Firstly, the radio resource allocation scheme for TDMA-based mobile communication networks is investigated. The adaptive-network-based fuzzy inference system (ANFIS) is applied to propose a fuzzy resource allocation controller (FRAC). The FRAC is designed in a two-layer architecture and properly selects the capacity requirement of new call request, the capacity reservation for future handoffs, and the air interface performance as input linguistic variables. Therefore, the statistical multiplexing gain of mobile multimedia networks can be maximized in FRAC. Simulation results indicate that FRAC can keep the handoff call blocking rate low without jeopardizing the new call blocking rate. Also, compared to the conventional schemes, FRAC can indeed guarantee QoS contracts and achieve higher system performance.

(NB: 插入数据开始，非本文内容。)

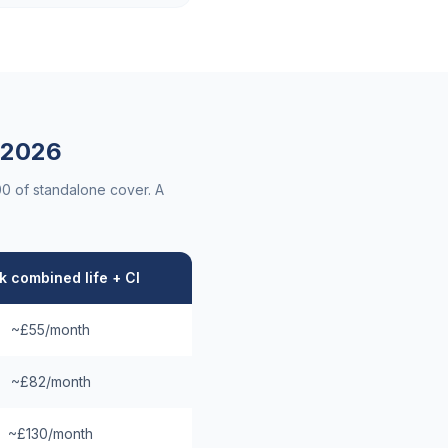
2026
00 of standalone cover. A
 combined life + CI
~£55/month
~£82/month
~£130/month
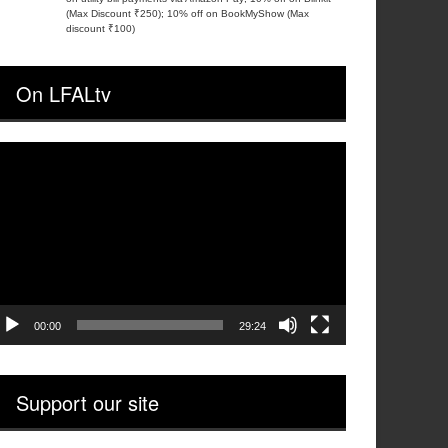
(Max Discount ₹250); 10% off on BookMyShow (Max
discount ₹100)
On LFALtv
ideo
layer
00:00
29:24
Support our site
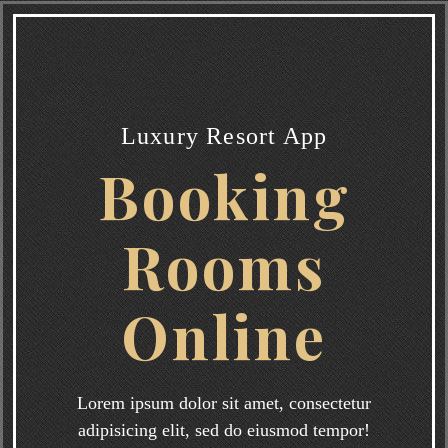
Luxury Resort App
Booking
Rooms
Online
Lorem ipsum dolor sit amet, consectetur
adipisicing elit, sed do eiusmod tempor!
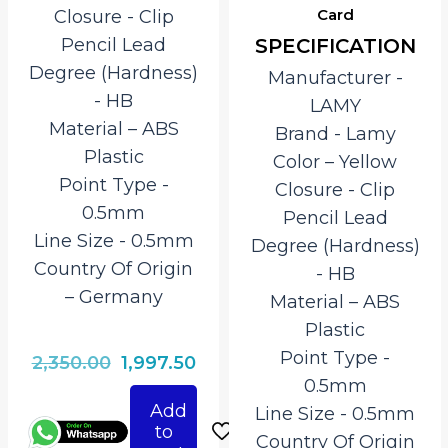
Card
Closure ‎- Clip
SPECIFICATION
Pencil Lead
Degree (Hardness)
Manufacturer ‎-
‎- HB
LAMY
Material – ‎ABS
Brand ‎- Lamy
Plastic
Color – Yellow
Point Type ‎-
Closure ‎- Clip
0.5mm
Pencil Lead
Line Size ‎- 0.5mm
Degree (Hardness)
Country Of Origin
‎- HB
– ‎Germany
Material – ‎ABS
Plastic
Point Type ‎-
Original
Current
2,350.00
1,997.50
0.5mm
price
price
Add
Line Size ‎- 0.5mm
was:
is:
to
Country Of Origin
₹2,350.00.
₹1,997.50.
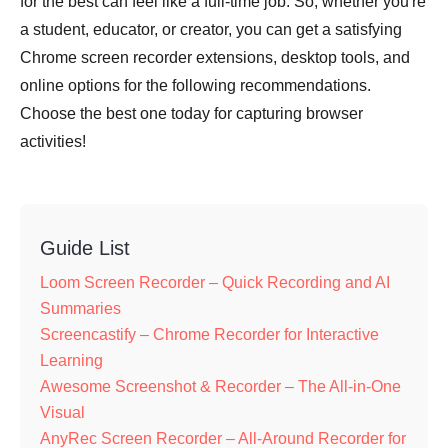
for the best can feel like a full-time job. So, whether you're
a student, educator, or creator, you can get a satisfying
Chrome screen recorder extensions, desktop tools, and
online options for the following recommendations.
Choose the best one today for capturing browser
activities!
Guide List
Loom Screen Recorder – Quick Recording and AI
Summaries
Screencastify – Chrome Recorder for Interactive
Learning
Awesome Screenshot & Recorder – The All-in-One
Visual
AnyRec Screen Recorder – All-Around Recorder for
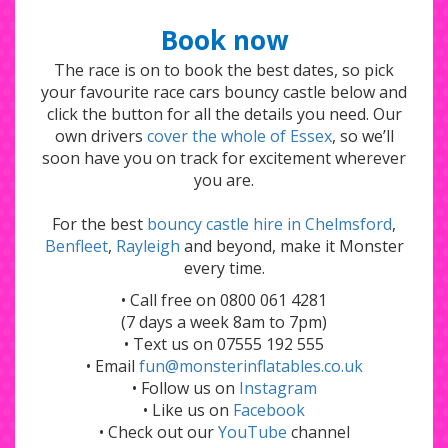
Book now
The race is on to book the best dates, so pick
your favourite race cars bouncy castle below and
click the button for all the details you need. Our
own drivers
cover the whole of Essex
, so we’ll
soon have you on track for excitement wherever
you are.
For the best
bouncy castle hire in Chelmsford
,
Benfleet
,
Rayleigh
and beyond, make it Monster
every time.
• Call free on 0800 061 4281
(7 days a week 8am to 7pm)
• Text us on 07555 192 555
• Email
fun@monsterinflatables.co.uk
• Follow us on
Instagram
• Like us on
Facebook
• Check out our
YouTube
channel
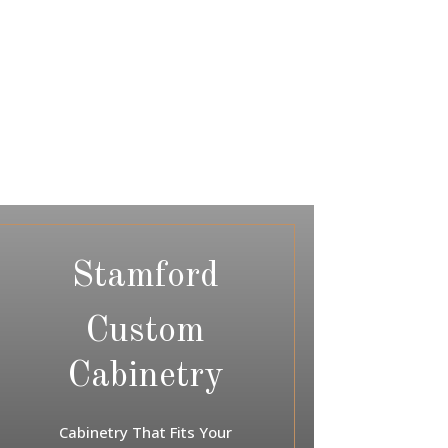
Stamford
Custom
Cabinetry
Cabinetry That Fits Your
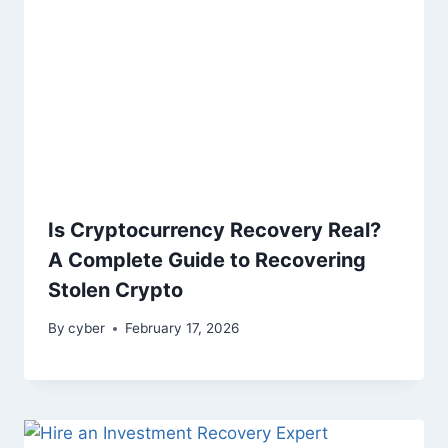
Is Cryptocurrency Recovery Real?
A Complete Guide to Recovering
Stolen Crypto
By
cyber
February 17, 2026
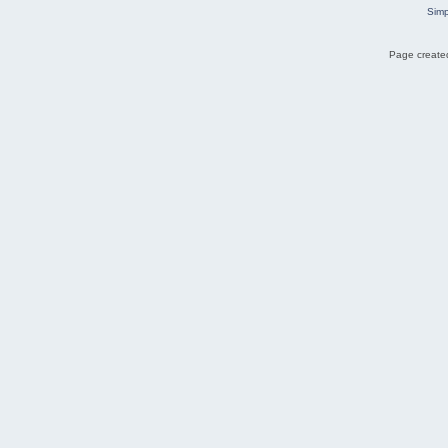
Simp
Page created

And then, the multi-rate transmission control scheme for WCDMA communication systems is studied. The multi-rate transmission control problem is modelled as a Markov decision process (MDP), where the transmission cost is defined in terms of the QoS parameters for enhancing spectrum utilization subject to QoS constraints. The Q-learning reinforcement algorithm is adopted to accurately estimate the transmission cost and propose a Q-learning-based multi-rate transmission control (Q-MRTC) scheme. In the meanwhile, the feature extraction method and RBFN network are successfully employed for the $Q$-function approximation. The state space and memory storage requirement are then reduced, and the convergence property of $Q$-learning algorithm is improved. Simulation results show that, for a multimedia WCDMA system, the Q-MRTC can achieve higher system throughput and better users' satisfaction while the QoS requirements are guaranteed.

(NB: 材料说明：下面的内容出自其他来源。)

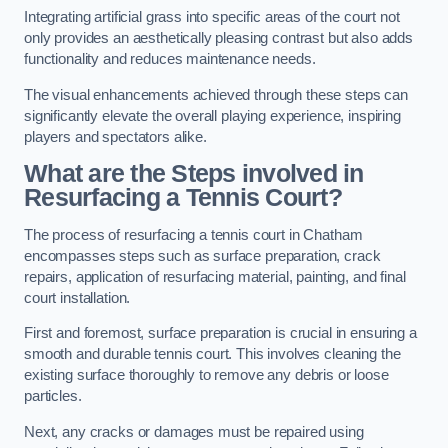
Integrating artificial grass into specific areas of the court not
only provides an aesthetically pleasing contrast but also adds
functionality and reduces maintenance needs.
The visual enhancements achieved through these steps can
significantly elevate the overall playing experience, inspiring
players and spectators alike.
What are the Steps involved in
Resurfacing a Tennis Court?
The process of resurfacing a tennis court in Chatham
encompasses steps such as surface preparation, crack
repairs, application of resurfacing material, painting, and final
court installation.
First and foremost, surface preparation is crucial in ensuring a
smooth and durable tennis court. This involves cleaning the
existing surface thoroughly to remove any debris or loose
particles.
Next, any cracks or damages must be repaired using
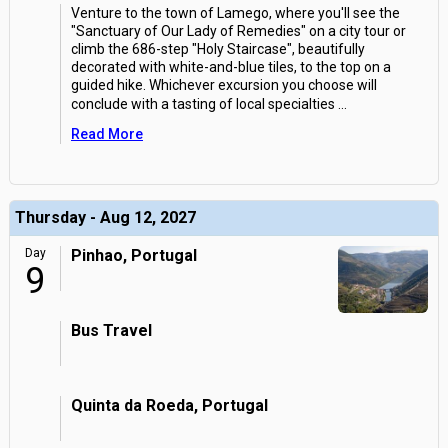
Venture to the town of Lamego, where you'll see the
"Sanctuary of Our Lady of Remedies" on a city tour or
climb the 686-step "Holy Staircase", beautifully
decorated with white-and-blue tiles, to the top on a
guided hike. Whichever excursion you choose will
conclude with a tasting of local specialties
...
Read More
Thursday - Aug 12, 2027
Day
Pinhao, Portugal
9
Bus Travel
Quinta da Roeda, Portugal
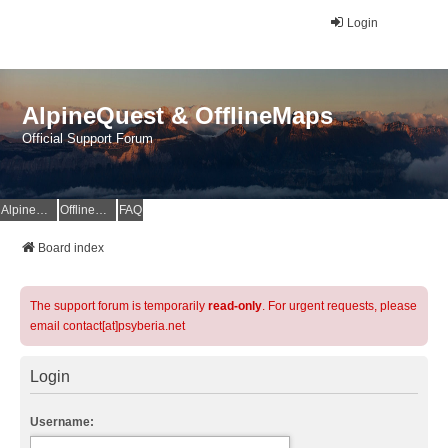
Login
AlpineQuest & OfflineMaps
Official Support Forum
AlpineQuest Website
OfflineMaps Website
FAQ
Board index
The support forum is temporarily
read-only
. For urgent requests, please
email contact[at]psyberia.net
Login
Username:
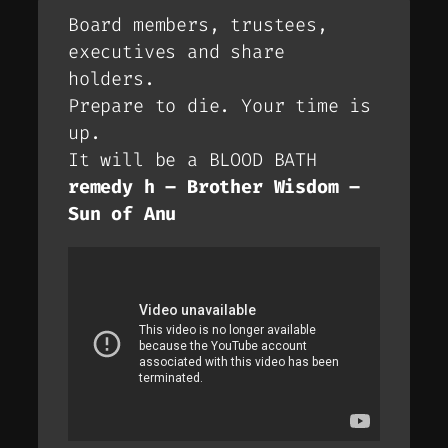
Board members, trustees,
executives and share
holders.
Prepare to die. Your time is
up.
It will be a BLOOD BATH
remedy h – Brother Wisdom –
Sun of Anu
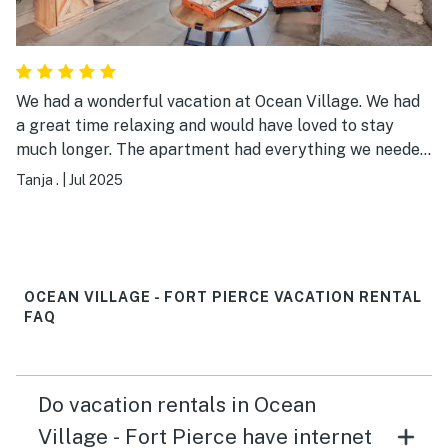
We had a wonderful vacation at Ocean Village. We had
a great time relaxing and would have loved to stay
much longer. The apartment had everything we needed.
And it was very comfortably furnished. We will
Tanja .
|
Jul 2025
definitely be back! Greetings from Germany :)
OCEAN VILLAGE - FORT PIERCE VACATION RENTAL
FAQ
Do vacation rentals in Ocean
Village - Fort Pierce have internet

Finally, the data access control scheme for multi-cell WCDMA systems is investigated. By using fuzzy Q-learning technique, a novel situation-aware data access manager (FQ-SDAM) is proposed. The FQ-SDAM contains a fuzzy Q-learning-based residual capacity estimator (FQ-RCE) and a data rate scheduler (DRS). The FQ-RCE can accurately estimate the situation-dependent residual system capacity; it appropriately chooses the received interferences from home-cell and adjacent-cell as input linguistic variables and simplifies the multi-cell environment into a single-cell one by applying a perceptual coordination mechanism. Also, the DRS can effectively allocate the resource for non-real-time terminals by adopting a modified exponential rule which takes the interference influence on adjacent cells into consideration. Simulation results show that the FQ-SDAM can effectively reduce the packet error probability and improve aggregate throughput of the non-real-time services in both the homogeneous and non-homogeneous multi-cell WCDMA environment.